Scratch projects in Komodo

Posted by weitzman on 2009-10-05 05:47
OS: OS X

I would love to be able to pass a folder when opening Komodo. Currently, you may only pass a filename. Komodo would open a new "scratch project" with just that folder in it. "Scratch project" is just what Textmate calls these. I think they are just unsaved Project files.

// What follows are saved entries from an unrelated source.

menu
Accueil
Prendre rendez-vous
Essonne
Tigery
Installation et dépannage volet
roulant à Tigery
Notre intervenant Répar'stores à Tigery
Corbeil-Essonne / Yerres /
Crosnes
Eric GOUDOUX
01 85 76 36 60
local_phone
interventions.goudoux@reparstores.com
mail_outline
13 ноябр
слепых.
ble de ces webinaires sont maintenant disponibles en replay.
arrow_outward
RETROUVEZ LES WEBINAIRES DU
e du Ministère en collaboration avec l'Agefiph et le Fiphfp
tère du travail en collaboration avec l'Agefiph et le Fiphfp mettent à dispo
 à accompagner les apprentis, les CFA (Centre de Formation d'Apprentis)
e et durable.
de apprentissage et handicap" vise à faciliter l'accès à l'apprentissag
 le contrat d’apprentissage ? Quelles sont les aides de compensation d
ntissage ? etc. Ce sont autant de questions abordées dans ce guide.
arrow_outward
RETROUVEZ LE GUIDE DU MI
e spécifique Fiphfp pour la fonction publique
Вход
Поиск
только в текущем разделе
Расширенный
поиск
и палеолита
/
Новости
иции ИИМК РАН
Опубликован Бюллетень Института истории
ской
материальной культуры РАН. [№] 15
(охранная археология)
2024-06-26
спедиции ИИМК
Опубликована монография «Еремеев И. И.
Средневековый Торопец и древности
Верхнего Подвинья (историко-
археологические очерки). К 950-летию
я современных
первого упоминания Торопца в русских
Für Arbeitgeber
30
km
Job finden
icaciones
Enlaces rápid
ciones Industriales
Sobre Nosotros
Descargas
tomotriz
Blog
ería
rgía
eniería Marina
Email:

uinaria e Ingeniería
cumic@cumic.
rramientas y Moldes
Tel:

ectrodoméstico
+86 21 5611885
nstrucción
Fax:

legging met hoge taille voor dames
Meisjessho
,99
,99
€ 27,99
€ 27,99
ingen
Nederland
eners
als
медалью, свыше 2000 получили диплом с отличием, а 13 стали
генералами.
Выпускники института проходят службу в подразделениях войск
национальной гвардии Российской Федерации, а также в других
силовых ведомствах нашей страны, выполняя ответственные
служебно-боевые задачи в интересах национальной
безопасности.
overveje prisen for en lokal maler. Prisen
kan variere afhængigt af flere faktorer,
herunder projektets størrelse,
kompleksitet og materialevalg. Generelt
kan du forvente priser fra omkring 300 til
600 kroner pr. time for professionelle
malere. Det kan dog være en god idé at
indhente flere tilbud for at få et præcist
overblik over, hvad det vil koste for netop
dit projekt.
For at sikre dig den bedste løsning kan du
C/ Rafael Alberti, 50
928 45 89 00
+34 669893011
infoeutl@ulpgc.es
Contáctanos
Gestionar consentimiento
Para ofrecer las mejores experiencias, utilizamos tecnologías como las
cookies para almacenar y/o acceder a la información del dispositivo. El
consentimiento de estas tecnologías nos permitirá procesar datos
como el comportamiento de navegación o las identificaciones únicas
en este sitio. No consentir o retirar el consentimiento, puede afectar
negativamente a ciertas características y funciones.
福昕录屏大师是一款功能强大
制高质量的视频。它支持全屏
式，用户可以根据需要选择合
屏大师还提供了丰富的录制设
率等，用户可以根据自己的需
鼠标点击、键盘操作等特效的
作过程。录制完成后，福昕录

Combined with Quicksilver, this is a very handy feature and obviates the need to create persistent Projects in many cases.

Kop
jeffg | Mon, 2009-10-05 10:40

My workaround for this is this script:

http://community.activestate.com/forum/kop-create-komodo-projects-comman...

All it does is create a project in the current folder in the terminal, but it acts very much like running 'mate' in the terminal using TM.

weitzman | Mon, 2009-10-05 13:43

Very helpful. May I make a few requests:

  1. can't be run twice on same directory. if you do, you get '"Error: project file already exists: %s" % fileName'. Perhaps use an existing .kpf if it exists. Or create filenames with timestamos in them.
  2. komodo 5.2 seems to be crashing after i use this. i'l try to isolate the steps to reproduce.
  3. this is going to litter .kpf files everywhere. could we create them in the OS temp dir?
  4. the command prompt stops and waits until you close komodo. mate does not do that.
  5. if i do `kop jmeter`, i get a nice jmeter.kpf file but the project name becomes jmeter.kpf.kpf. there is a duplicate extension at the end. the 'name' should just be 'jmeter' IMO. the duplication visible in the xml and in the komodo project drawer. just a cosmetic glitch.

Edit - some more

  1. Make it work for a file too. Less taxing on the brain to use 1 command for both.
  2. If there is a trailing slash, discard it. The slash is often added by tab completion.

jeffg | Mon, 2009-10-05 14:04

Heheh. A couple of points:

- I had thought of using the tmp directory, or a central project directory as some others do, but my pattern for dev has always been one of having a single project file in a directory. You could probably adjust the python code to suit your needs though, it is a fairly simple script.

- You should, *in all cases* have Komodo running *before* you use kop. Otherwise, Komodo is launched and may do strange things ( and the prompt does not return in the shell, which is also awkward. )

- I think point 5 is a Komodo bug, but perhaps not a known one.